To date, educating young children to become bilingual speakers and thinkers has historically not been the norm throughout American education. Several myths continue to persist despite immersion education’s steady growth in popularity. Fortunately with new and increased research into the benefits of bilingual study, these myths are quickly being dispelled. Some of the most common misperceptions include the following:

In most countries around the world children grow up learning more than one language during early childhood. Research supports the brain’s ability to learn multiple languages simultaneously when both languages are supported. While it may take dual language learning children slightly longer to develop the same vocabulary in each language compared to monolingual children, bilingual children are able to catch up with the added benefit of attaining proficiency in a second language, as well as with the acquisition of additional cognitive skills gained during its learning. The challenges created when switching between languages are associated with increased cognitive control, added working memory, higher attention to relevant versus irrelevant task cues, mental or cognitive flexibility and improved language skills. The linguistic challenges required for young children to learn more than one language enhance the brain’s ability to learn additional languages.

Many parents fear that children in a dual language program will be at an academic disadvantage to students in an English only program when it comes to academic achievement and standardized testing. In fact, the opposite is true. Research shows learning a second language offers significant cognitive benefits including improved problem solving skills and increased mathematical ability, as well as enhanced metalinguistic skills (the ability to understand language structure).

Students in dual language immersion programs consistently outscore their monolingual counterparts across a broad spectrum of economic backgrounds. Foreign language students statistically score higher on standardized tests conducted in English. In its 1992 report, College Bound Seniors: The 1992 Profile of SAT and Achievement Test Takers, the College Entrance Examination Board reported that students who averaged four or more years of foreign language study scored higher on the verbal section of the Scholastic Aptitude Test (SAT) than those who had studied four or more years in any other subject area. In addition, the average mathematics score for individuals who had taken four or more years of foreign language study was identical to the average score of those who had studied four years of mathematics. These findings are consistent with College Board profiles for previous years.

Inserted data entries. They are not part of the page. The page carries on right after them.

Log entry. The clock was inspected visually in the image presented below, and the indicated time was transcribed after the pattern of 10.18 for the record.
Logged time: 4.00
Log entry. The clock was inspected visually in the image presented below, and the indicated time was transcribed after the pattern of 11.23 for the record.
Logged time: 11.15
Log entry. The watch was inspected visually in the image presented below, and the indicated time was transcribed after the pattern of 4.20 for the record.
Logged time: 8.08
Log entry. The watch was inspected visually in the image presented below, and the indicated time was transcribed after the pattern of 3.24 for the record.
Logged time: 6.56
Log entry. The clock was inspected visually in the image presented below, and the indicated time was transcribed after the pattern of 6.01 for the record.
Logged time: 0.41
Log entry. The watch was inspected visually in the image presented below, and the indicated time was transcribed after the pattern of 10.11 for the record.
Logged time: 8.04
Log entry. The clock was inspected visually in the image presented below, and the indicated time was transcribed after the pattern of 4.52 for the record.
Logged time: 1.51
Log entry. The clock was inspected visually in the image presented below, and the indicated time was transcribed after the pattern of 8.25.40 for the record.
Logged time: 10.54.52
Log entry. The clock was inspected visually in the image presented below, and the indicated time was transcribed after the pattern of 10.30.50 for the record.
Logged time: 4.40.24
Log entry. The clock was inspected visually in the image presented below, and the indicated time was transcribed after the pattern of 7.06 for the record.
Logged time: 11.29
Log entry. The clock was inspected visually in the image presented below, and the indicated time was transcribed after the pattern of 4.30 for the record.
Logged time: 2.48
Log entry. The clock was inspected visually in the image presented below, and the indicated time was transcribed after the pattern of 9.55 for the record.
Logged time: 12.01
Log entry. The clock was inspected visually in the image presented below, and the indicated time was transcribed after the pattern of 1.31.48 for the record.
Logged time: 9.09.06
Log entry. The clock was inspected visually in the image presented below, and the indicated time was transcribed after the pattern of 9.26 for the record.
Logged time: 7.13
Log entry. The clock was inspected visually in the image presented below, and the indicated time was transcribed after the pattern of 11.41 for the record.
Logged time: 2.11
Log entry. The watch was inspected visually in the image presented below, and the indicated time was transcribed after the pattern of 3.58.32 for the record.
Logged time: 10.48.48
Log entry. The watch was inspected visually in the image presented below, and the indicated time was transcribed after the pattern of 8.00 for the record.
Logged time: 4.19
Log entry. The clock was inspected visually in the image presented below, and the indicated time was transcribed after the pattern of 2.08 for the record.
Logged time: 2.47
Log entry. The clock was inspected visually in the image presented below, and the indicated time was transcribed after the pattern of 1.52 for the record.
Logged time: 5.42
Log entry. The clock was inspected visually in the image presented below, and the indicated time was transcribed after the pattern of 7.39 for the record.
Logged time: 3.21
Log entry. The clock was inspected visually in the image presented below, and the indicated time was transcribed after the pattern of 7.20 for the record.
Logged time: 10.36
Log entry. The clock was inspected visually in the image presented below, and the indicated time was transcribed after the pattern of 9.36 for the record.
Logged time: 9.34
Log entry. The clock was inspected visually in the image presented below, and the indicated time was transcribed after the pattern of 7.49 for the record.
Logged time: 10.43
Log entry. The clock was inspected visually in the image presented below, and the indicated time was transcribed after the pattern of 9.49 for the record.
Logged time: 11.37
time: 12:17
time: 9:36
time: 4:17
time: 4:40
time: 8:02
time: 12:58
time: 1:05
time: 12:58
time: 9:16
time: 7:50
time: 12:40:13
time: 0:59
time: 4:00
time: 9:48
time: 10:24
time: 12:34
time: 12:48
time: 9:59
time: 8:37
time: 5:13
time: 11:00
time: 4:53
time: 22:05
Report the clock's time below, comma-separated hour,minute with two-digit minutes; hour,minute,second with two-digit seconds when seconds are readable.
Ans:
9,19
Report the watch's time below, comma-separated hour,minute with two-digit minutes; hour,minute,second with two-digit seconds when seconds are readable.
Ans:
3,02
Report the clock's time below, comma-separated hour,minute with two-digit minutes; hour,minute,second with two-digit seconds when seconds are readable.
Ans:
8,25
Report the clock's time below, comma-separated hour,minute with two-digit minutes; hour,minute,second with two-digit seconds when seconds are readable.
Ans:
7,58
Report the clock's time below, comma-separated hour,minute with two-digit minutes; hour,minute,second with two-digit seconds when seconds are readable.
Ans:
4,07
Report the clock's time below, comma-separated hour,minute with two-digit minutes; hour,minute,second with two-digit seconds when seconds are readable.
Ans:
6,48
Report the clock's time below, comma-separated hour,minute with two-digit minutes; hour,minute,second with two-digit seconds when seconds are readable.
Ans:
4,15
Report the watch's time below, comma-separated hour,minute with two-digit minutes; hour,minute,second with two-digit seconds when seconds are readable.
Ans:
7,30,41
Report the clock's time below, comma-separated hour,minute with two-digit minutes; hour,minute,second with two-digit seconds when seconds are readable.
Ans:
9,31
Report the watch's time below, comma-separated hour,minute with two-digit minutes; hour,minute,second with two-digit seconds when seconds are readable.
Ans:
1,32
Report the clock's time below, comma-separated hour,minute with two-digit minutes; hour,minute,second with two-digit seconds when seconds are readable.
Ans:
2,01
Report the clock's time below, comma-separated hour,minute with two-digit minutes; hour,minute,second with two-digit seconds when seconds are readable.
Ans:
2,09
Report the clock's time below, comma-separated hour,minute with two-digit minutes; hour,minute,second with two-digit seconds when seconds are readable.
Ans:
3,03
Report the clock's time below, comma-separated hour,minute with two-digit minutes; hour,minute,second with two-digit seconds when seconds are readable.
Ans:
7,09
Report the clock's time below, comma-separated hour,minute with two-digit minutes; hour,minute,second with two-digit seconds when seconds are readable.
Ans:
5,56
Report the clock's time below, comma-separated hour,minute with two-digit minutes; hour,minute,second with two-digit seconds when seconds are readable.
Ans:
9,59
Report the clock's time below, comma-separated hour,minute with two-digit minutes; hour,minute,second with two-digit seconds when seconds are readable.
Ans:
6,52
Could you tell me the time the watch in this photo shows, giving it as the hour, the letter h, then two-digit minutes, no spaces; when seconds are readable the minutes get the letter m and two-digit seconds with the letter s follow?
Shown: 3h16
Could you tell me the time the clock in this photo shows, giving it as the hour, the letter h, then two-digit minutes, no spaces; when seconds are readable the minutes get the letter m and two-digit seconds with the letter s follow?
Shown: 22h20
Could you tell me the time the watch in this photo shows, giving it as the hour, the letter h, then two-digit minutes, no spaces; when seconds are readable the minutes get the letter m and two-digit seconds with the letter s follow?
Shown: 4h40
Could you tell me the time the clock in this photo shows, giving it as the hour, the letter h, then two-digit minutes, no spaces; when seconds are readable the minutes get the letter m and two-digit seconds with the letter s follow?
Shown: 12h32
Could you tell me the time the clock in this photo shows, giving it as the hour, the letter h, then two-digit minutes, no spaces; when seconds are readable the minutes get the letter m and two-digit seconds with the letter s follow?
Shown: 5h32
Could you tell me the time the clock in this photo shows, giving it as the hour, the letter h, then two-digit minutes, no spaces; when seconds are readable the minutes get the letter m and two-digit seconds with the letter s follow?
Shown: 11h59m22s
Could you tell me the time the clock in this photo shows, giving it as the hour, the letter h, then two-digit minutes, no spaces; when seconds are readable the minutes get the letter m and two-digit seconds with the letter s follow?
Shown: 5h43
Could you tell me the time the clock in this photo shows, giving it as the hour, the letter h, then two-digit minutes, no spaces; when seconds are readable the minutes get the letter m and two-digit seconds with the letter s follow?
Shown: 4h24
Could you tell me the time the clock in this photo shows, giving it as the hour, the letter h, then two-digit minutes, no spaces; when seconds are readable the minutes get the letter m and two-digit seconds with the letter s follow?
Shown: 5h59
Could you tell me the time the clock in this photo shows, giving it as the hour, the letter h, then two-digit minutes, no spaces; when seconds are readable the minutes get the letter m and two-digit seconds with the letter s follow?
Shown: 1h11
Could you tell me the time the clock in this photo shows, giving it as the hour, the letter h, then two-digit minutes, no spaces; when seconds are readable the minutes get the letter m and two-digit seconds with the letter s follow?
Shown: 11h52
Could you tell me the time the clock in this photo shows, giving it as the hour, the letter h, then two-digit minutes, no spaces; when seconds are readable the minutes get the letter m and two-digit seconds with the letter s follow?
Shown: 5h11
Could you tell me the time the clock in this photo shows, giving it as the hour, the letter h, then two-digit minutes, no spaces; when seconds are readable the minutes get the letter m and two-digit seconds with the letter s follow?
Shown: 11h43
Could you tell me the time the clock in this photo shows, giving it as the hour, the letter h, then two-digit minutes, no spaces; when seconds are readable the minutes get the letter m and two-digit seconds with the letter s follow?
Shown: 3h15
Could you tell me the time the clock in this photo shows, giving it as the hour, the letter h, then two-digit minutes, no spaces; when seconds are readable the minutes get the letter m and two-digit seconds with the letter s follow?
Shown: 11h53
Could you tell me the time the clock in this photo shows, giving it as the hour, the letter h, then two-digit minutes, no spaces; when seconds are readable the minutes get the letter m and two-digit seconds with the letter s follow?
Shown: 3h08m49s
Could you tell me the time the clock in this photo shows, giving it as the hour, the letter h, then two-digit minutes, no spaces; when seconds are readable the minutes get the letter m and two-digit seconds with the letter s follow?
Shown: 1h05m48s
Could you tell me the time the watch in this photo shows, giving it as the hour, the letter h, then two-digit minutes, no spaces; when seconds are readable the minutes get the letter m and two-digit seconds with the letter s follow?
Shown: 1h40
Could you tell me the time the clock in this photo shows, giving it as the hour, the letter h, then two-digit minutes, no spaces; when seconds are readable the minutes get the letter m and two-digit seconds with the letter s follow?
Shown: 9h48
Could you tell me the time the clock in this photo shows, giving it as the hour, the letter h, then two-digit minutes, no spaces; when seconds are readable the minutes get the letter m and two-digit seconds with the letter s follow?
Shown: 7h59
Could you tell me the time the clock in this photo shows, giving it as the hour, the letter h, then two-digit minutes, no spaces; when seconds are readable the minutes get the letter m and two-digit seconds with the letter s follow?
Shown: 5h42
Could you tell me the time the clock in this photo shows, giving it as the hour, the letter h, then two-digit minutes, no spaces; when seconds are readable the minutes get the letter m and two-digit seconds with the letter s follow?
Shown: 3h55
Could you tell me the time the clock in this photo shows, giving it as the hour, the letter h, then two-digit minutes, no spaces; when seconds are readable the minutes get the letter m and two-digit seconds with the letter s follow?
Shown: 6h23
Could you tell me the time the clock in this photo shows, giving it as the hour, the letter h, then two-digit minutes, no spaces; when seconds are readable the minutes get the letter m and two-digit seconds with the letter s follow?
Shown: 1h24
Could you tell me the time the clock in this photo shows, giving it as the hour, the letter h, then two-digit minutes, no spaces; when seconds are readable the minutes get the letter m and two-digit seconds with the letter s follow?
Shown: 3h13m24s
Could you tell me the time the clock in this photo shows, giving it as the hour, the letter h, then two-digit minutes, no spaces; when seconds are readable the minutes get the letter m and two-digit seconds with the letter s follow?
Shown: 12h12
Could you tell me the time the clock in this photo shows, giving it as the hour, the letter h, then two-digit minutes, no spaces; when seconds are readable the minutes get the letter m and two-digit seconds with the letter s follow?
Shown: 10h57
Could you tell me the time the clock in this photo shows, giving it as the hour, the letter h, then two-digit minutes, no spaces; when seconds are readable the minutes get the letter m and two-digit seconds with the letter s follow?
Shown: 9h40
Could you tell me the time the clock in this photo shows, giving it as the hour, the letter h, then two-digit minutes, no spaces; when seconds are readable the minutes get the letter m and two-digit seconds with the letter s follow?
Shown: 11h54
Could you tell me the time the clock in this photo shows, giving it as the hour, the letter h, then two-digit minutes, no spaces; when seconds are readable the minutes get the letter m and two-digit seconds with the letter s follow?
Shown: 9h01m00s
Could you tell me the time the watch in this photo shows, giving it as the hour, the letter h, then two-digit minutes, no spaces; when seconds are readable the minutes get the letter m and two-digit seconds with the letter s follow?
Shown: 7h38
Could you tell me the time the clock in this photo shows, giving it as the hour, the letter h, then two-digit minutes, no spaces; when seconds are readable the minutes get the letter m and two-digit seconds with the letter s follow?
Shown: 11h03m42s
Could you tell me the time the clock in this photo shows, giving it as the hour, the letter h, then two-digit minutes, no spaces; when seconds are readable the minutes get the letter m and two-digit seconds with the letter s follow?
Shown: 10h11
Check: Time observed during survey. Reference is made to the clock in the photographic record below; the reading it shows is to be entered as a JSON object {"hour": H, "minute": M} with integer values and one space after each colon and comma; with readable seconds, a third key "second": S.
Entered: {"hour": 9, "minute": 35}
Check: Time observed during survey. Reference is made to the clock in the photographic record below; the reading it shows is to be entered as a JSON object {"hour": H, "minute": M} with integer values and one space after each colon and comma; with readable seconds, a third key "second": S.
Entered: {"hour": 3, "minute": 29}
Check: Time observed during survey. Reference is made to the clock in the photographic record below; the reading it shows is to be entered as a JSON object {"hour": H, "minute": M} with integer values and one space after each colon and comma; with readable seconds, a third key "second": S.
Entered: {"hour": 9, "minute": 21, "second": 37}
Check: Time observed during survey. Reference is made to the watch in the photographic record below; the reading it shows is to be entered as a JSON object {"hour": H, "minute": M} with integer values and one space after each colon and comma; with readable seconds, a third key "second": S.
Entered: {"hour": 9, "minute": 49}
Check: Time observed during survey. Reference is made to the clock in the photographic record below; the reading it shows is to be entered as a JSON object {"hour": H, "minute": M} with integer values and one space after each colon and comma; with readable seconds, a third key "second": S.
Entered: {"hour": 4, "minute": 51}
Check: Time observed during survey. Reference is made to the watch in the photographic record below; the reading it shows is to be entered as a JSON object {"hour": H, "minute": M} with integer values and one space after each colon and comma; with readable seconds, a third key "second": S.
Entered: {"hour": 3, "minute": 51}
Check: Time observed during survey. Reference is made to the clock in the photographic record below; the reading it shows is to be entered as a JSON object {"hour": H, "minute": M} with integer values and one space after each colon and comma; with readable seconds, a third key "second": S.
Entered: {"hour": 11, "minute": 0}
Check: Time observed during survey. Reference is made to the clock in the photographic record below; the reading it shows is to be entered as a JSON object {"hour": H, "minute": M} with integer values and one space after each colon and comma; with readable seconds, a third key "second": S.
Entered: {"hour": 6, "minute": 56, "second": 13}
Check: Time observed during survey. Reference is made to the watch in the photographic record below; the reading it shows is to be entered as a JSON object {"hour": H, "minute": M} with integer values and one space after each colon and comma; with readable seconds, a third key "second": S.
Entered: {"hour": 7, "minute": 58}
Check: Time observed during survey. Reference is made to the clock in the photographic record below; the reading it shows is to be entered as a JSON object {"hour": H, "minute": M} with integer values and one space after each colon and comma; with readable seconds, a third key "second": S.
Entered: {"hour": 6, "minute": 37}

While it is true that children are generally more adept than adults at learning a second language, a specific set of conditions need to be in place in order to take full advantage of this natural ability. Videos and television alone are not an effective medium to learn a second language. Parents, teachers or caretakers with an understanding of how to help children scaffold their learning are vital factors in foreign language acquisition. While children may be able to speak fluently after two to five years, it will take approximately five to seven years for children to develop academic language.

In most immersion programs, children come from families in which the parents do not speak the target language. If children continue for five to seven years in a well-structured immersion program, they become bilingual and bi-literate. Sometimes parents who do not speak the target language well are concerned that speaking incorrectly or with a non- standard accent will be detrimental. Parents who demonstrate a willingness and effort to try speaking are sending a valuable message to their child that the language learning is an effort worth undertaking.